WORK INSTRUCTION
Reproduce the text of all the records below, replacing every occurrence of "München" with "Munich" and leaving everything else unchanged; omit the pictures.
..........
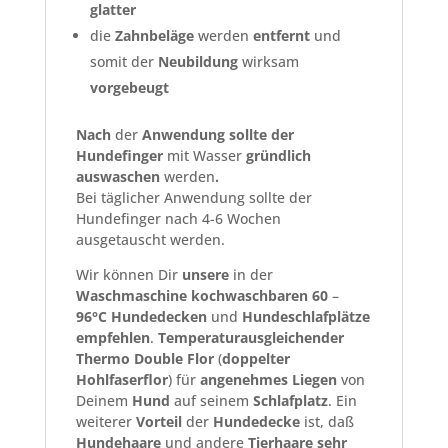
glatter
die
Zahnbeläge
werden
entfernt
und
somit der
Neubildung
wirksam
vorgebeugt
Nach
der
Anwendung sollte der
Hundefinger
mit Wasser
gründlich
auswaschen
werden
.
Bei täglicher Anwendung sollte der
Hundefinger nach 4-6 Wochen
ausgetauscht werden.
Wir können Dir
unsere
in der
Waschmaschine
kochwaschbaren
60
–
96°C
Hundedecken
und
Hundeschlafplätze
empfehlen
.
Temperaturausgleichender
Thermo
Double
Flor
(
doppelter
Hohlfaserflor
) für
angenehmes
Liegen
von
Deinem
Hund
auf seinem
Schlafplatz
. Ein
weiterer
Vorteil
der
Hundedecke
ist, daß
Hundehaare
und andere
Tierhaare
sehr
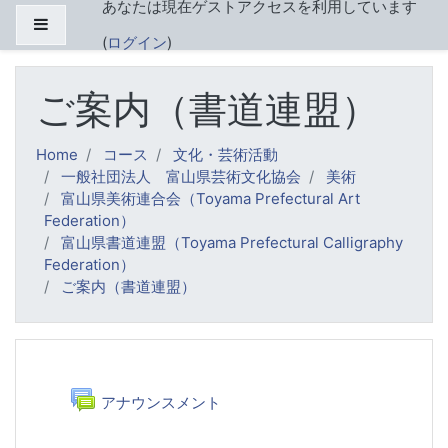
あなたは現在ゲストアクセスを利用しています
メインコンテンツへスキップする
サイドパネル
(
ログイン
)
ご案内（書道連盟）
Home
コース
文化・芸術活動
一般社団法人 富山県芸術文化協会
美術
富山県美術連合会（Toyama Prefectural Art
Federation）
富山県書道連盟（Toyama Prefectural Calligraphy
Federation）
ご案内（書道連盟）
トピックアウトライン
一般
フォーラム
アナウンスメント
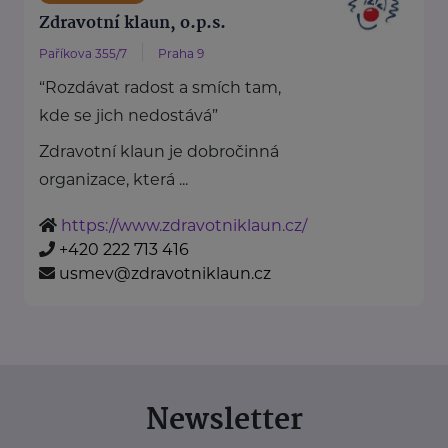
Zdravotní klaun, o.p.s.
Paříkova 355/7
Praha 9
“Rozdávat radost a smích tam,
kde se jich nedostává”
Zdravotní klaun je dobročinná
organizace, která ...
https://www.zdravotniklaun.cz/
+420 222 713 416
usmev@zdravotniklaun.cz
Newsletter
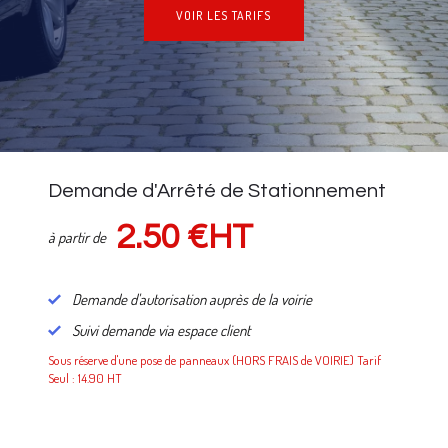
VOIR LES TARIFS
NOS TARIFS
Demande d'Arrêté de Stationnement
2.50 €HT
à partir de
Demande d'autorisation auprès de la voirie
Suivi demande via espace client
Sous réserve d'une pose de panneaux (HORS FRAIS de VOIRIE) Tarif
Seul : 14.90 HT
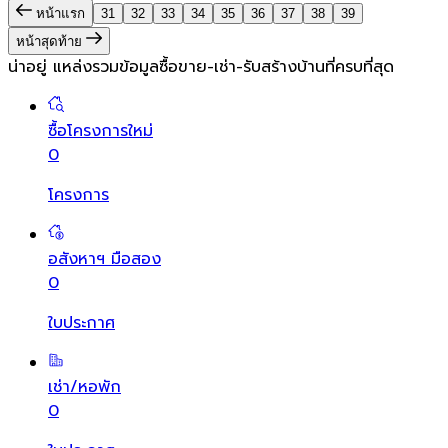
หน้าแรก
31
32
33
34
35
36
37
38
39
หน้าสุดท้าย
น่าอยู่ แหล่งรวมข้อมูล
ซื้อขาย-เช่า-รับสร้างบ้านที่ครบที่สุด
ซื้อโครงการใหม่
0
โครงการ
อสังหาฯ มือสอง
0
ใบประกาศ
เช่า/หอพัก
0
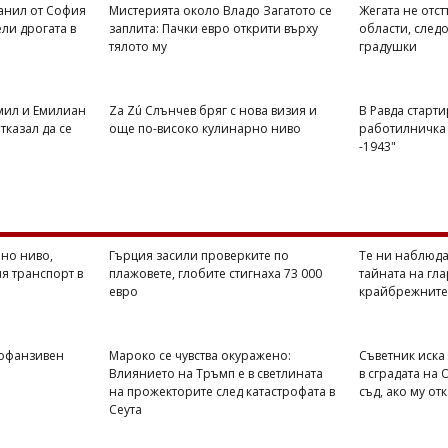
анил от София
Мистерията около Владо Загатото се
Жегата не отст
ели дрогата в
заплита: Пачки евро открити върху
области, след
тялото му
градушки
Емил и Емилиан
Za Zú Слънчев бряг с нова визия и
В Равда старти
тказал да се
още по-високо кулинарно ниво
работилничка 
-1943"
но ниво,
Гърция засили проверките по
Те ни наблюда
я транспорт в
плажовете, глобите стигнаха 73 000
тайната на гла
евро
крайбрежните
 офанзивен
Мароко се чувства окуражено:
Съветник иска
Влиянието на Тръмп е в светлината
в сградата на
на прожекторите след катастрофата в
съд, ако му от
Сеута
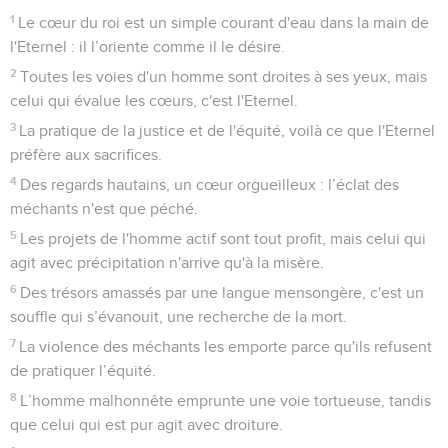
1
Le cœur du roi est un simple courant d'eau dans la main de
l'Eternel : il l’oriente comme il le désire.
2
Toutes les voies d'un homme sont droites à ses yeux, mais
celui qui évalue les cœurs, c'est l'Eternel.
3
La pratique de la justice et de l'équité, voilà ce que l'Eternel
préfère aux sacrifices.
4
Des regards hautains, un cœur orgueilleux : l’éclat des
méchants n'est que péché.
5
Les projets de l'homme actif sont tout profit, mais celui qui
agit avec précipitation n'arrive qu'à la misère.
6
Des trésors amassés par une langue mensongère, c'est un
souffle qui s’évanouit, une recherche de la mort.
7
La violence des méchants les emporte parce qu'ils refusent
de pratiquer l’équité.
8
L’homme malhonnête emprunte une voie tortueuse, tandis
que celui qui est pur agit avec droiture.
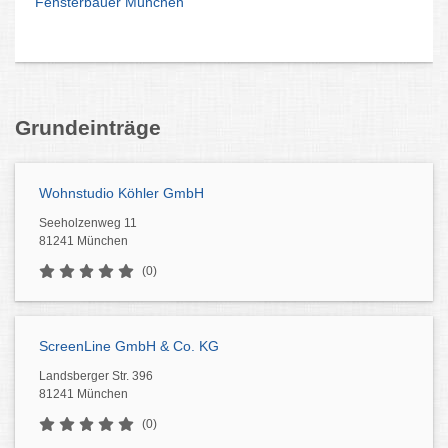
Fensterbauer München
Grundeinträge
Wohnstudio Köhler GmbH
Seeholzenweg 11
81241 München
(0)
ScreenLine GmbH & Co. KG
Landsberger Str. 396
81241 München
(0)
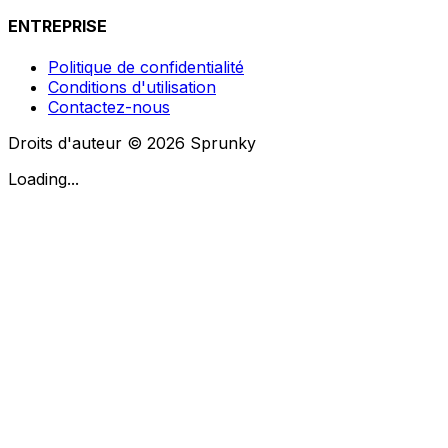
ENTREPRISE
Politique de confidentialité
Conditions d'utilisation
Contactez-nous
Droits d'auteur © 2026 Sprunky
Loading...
..........
FINAL ANSWER
glatter
die
Zahnbeläge
werden
entfernt
und
somit der
Neubildung
wirksam
vorgebeugt
Nach
der
Anwendung sollte der
Hundefinger
mit Wasser
gründlich
auswaschen
werden
.
Bei täglicher Anwendung sollte der
Hundefinger nach 4-6 Wochen
ausgetauscht werden.
Wir können Dir
unsere
in der
Waschmaschine
kochwaschbaren
60
–
96°C
Hundedecken
und
Hundeschlafplätze
empfehlen
.
Temperaturausgleichender
Thermo
Double
Flor
(
doppelter
Hohlfaserflor
) für
angenehmes
Liegen
von
Deinem
Hund
auf seinem
Schlafplatz
. Ein
weiterer
Vorteil
der
Hundedecke
ist, daß
Hundehaare
und andere
Tierhaare
sehr
あなたは現在ゲストアクセスを利用しています
メインコンテンツへスキップする
サイドパネル
(
ログイン
)
ご案内（書道連盟）
Home
コース
文化・芸術活動
一般社団法人 富山県芸術文化協会
美術
富山県美術連合会（Toyama Prefectural Art
Federation）
富山県書道連盟（Toyama Prefectural Calligraphy
Federation）
ご案内（書道連盟）
トピックアウトライン
一般
フォーラム
アナウンスメント
Zdravotní klaun, o.p.s.
Paříkova 355/7
Praha 9
“Rozdávat radost a smích tam,
kde se jich nedostává”
Zdravotní klaun je dobročinná
organizace, která ...
https://www.zdravotniklaun.cz/
+420 222 713 416
usmev@zdravotniklaun.cz
Newsletter
VOIR LES TARIFS
NOS TARIFS
Demande d'Arrêté de Stationnement
2.50 €HT
à partir de
Demande d'autorisation auprès de la voirie
Suivi demande via espace client
Sous réserve d'une pose de panneaux (HORS FRAIS de VOIRIE) Tarif
Seul : 14.90 HT
หน้าแรก
31
32
33
34
35
36
37
38
39
หน้าสุดท้าย
น่าอยู่ แหล่งรวมข้อมูล
ซื้อขาย-เช่า-รับสร้างบ้านที่ครบที่สุด
ซื้อโครงการใหม่
0
โครงการ
อสังหาฯ มือสอง
0
ใบประกาศ
เช่า/หอพัก
0
анил от София
Мистерията около Владо Загатото се
Жегата не отст
ели дрогата в
заплита: Пачки евро открити върху
области, след
тялото му
градушки
Емил и Емилиан
Za Zú Слънчев бряг с нова визия и
В Равда старти
тказал да се
още по-високо кулинарно ниво
работилничка 
-1943"
но ниво,
Гърция засили проверките по
Те ни наблюда
я транспорт в
плажовете, глобите стигнаха 73 000
тайната на гла
евро
крайбрежните
 офанзивен
Мароко се чувства окуражено:
Съветник иска
Влиянието на Тръмп е в светлината
в сградата на
на прожекторите след катастрофата в
съд, ако му от
Сеута
1
Le cœur du roi est un simple courant d'eau dans la main de
l'Eternel : il l’oriente comme il le désire.
2
Toutes les voies d'un homme sont droites à ses yeux, mais
celui qui évalue les cœurs, c'est l'Eternel.
3
La pratique de la justice et de l'équité, voilà ce que l'Eternel
préfère aux sacrifices.
4
Des regards hautains, un cœur orgueilleux : l’éclat des
méchants n'est que péché.
5
Les projets de l'homme actif sont tout profit, mais celui qui
agit avec précipitation n'arrive qu'à la misère.
6
Des trésors amassés par une langue mensongère, c'est un
souffle qui s’évanouit, une recherche de la mort.
7
La violence des méchants les emporte parce qu'ils refusent
de pratiquer l’équité.
8
L’homme malhonnête emprunte une voie tortueuse, tandis
que celui qui est pur agit avec droiture.
Fensterbauer Munich
Grundeinträge
Wohnstudio Köhler GmbH
Seeholzenweg 11
81241 Munich
(0)
ScreenLine GmbH & Co. KG
Landsberger Str. 396
81241 Munich
(0)
ENTREPRISE
Politique de confidentialité
Conditions d'utilisation
Contactez-nous
Droits d'auteur © 2026 Sprunky
Loading...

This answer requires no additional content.